Chaque dernier dimanche d’avril est dédié aux victimes de la déportation. Depuis son instauration en 1954, cette journée est prévue pour honorer la mémoire de toutes les personnes déportées, quel qu’ait pu en être le motif.

Le souvenir de cet évènement historique doit être l’occasion de rappeler ce qui est le long cheminement de la haine. Depuis les préjugés et les commentaires, en passant par les discours et jusqu’aux actes, les plus abominables possibles. Rien ne crée, ex nihilo, en un instant, des structures, une organisation, qui mènent des humains à la mort, dans les plus effroyables des conditions, dans un parcours indescriptible. C’est le résultat d’une construction, plus ou moins lente. Des étapes banalisées dans la mise en place d’un système de valeurs qui hiérarchise des vies entre elles, des humains entre eux.

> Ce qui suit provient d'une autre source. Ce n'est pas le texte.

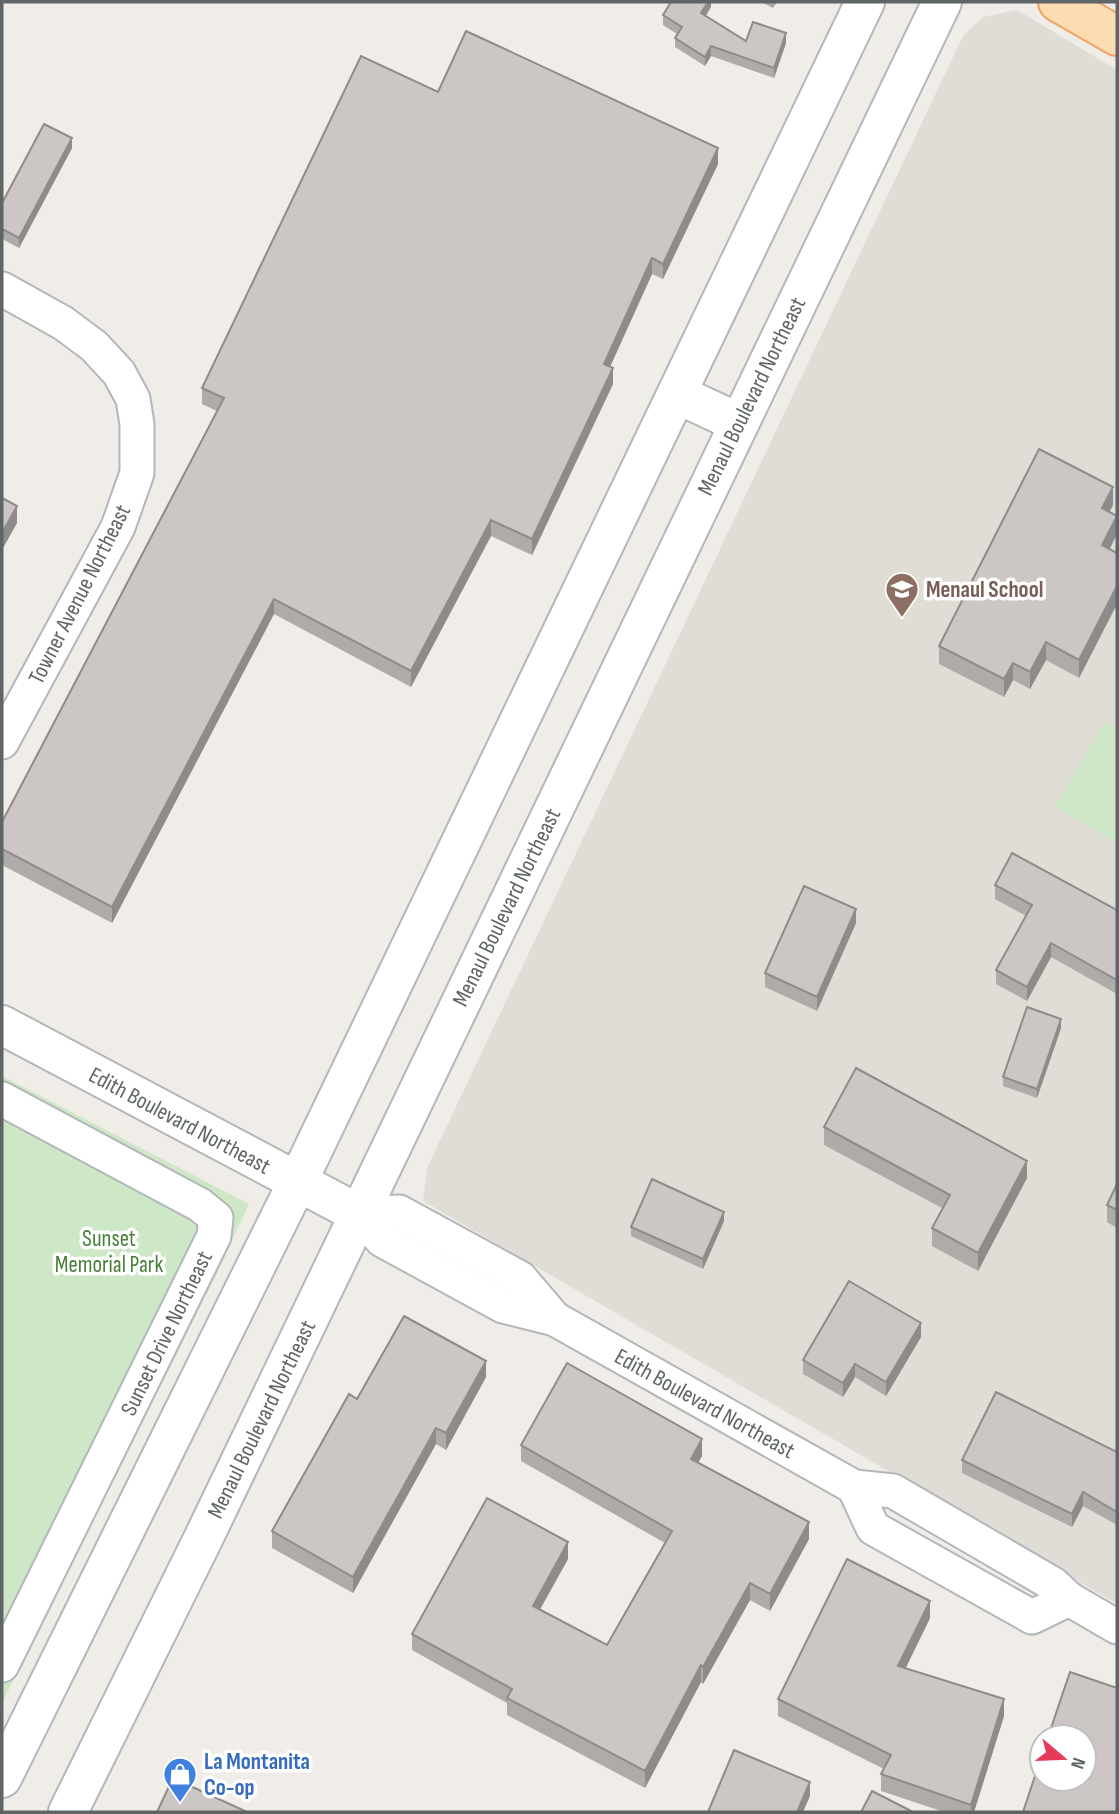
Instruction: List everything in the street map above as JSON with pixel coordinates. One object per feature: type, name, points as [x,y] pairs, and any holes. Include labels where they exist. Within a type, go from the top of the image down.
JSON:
[{"type":"main road","points":[[2,1778],[298,1183],[865,2]]},
{"type":"main road","name":"Menaul Boulevard Northeast","points":[[68,1812],[198,1550],[942,2]]},
{"type":"main road","points":[[1058,2],[1117,36]]},
{"type":"main road","points":[[677,394],[739,423]]},
{"type":"main road","name":"Edith Boulevard Northeast","points":[[2,1025],[359,1214]]},
{"type":"street","name":"Towner Avenue Northeast","points":[[2,289],[63,323],[94,346],[119,373],[133,399],[137,424],[138,473],[118,527],[2,742]]},
{"type":"street","name":"Sunset Drive Northeast","points":[[2,1099],[200,1205],[216,1218],[214,1236],[2,1665]]},
{"type":"street","name":"Edith Boulevard Northeast","points":[[359,1214],[382,1240],[503,1306],[555,1319],[854,1488],[873,1528],[1032,1617],[1069,1599],[1117,1627]]},
{"type":"shaded area","name":"Menaul School","points":[[1017,10],[1117,70],[1117,1604],[423,1201],[427,1168],[963,36],[983,17]]},
{"type":"green space","points":[[1105,722],[1117,729],[1115,842],[1055,807]]},
{"type":"green space","name":"Sunset Memorial Park","points":[[2,1076],[249,1204],[2,1703]]},
{"type":"building","points":[[671,2],[708,2],[701,13],[746,41],[753,22],[786,33],[774,68],[711,46],[705,57],[675,38],[682,27],[663,15]]},
{"type":"building","points":[[466,31],[718,148],[663,264],[652,258],[604,364],[613,368],[532,539],[491,520],[411,671],[274,599],[112,907],[2,849],[2,822],[224,398],[202,388],[361,56],[438,92]]},
{"type":"building","points":[[44,124],[72,138],[19,238],[2,229],[2,203]]},
{"type":"building","points":[[1039,449],[1113,487],[1102,508],[1117,516],[1102,545],[1117,553],[1117,586],[1079,660],[1046,642],[1030,672],[1013,663],[1004,679],[939,646]]},
{"type":"building","points":[[2,498],[17,506],[2,533]]},
{"type":"building","points":[[1012,853],[1117,910],[1117,980],[1051,943],[1027,987],[996,970],[1032,905],[995,885]]},
{"type":"building","points":[[804,886],[856,909],[817,997],[765,973]]},
{"type":"building","points":[[1027,1007],[1061,1019],[1037,1089],[1003,1077]]},
{"type":"building","points":[[856,1068],[1027,1161],[978,1253],[932,1228],[950,1195],[824,1127]]},
{"type":"building","points":[[652,1179],[724,1212],[703,1259],[631,1227]]},
{"type":"building","points":[[1117,1184],[1117,1210],[1107,1205]]},
{"type":"building","points":[[849,1281],[921,1323],[886,1382],[855,1364],[843,1383],[803,1360]]},
{"type":"building","points":[[404,1316],[486,1361],[446,1433],[436,1428],[353,1577],[272,1531],[349,1394],[357,1399]]},
{"type":"building","points":[[567,1363],[702,1439],[691,1459],[809,1522],[770,1594],[750,1583],[703,1667],[701,1665],[645,1771],[507,1698],[512,1689],[412,1634],[487,1498],[568,1542],[533,1606],[607,1645],[672,1531],[521,1445]]},
{"type":"building","points":[[996,1392],[1117,1452],[1117,1512],[1083,1492],[1072,1514],[962,1460]]},
{"type":"building","points":[[847,1559],[930,1601],[898,1666],[1004,1699],[971,1805],[881,1774],[891,1755],[778,1699]]},
{"type":"building","points":[[1070,1672],[1117,1688],[1117,1812],[1023,1812],[1029,1793],[1098,1793],[1098,1723],[1053,1723]]},
{"type":"building","points":[[734,1750],[810,1782],[797,1812],[708,1812]]},
{"type":"building","points":[[173,1778],[247,1812],[157,1812]]},
{"type":"building","points":[[872,1791],[913,1812],[861,1812]]},
{"type":"place","name":"Menaul School","points":[[902,619]]},
{"type":"place","name":"La Montanita Co-op","points":[[180,1804]]}]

Après le travail militant de l’association Le Mémorial de la Déportation Homosexuelle, et depuis une dizaine d’années, après les dernières recherches de la Fondation de la Mémoire de la Déportation, et du travail pédagogique de l’association des Oublié·e·s de la Mémoire, la déportation pour motif d’homosexualité n’est plus oubliée dans cette journée nationale.

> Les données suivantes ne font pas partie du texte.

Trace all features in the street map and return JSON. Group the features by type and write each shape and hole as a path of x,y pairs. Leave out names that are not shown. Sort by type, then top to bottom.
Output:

Ce dimanche, différentes associations dont HES, seront présentes ou représentées lors de ces cérémonies.

Le témoignage de Pierre Seel a permis de faire remonter à la surface de notre conscience collective cette mémoire. Il fut le seul français à témoigner et à être reconnu par l’État pour sa déportation pour motif d‘homosexualité.

Il aura fallu attendre 2001, et un discours de Lionel Jospin, à l’occasion de cette même journée du souvenir de la déportation, pour que les autorités françaises évoquent ce motif.

À l’image de différents autres pays européens, les Oublié·e·s de la mémoire portent un projet collectif, que soutient HES : la création d’un monument LGBTI+. Il conservera cette mémoire à jamais.

HES fait le vœu que les associations LGBTI+ et les pouvoirs publics s’accordent pour l’érection d’un monument dans l’année à venir.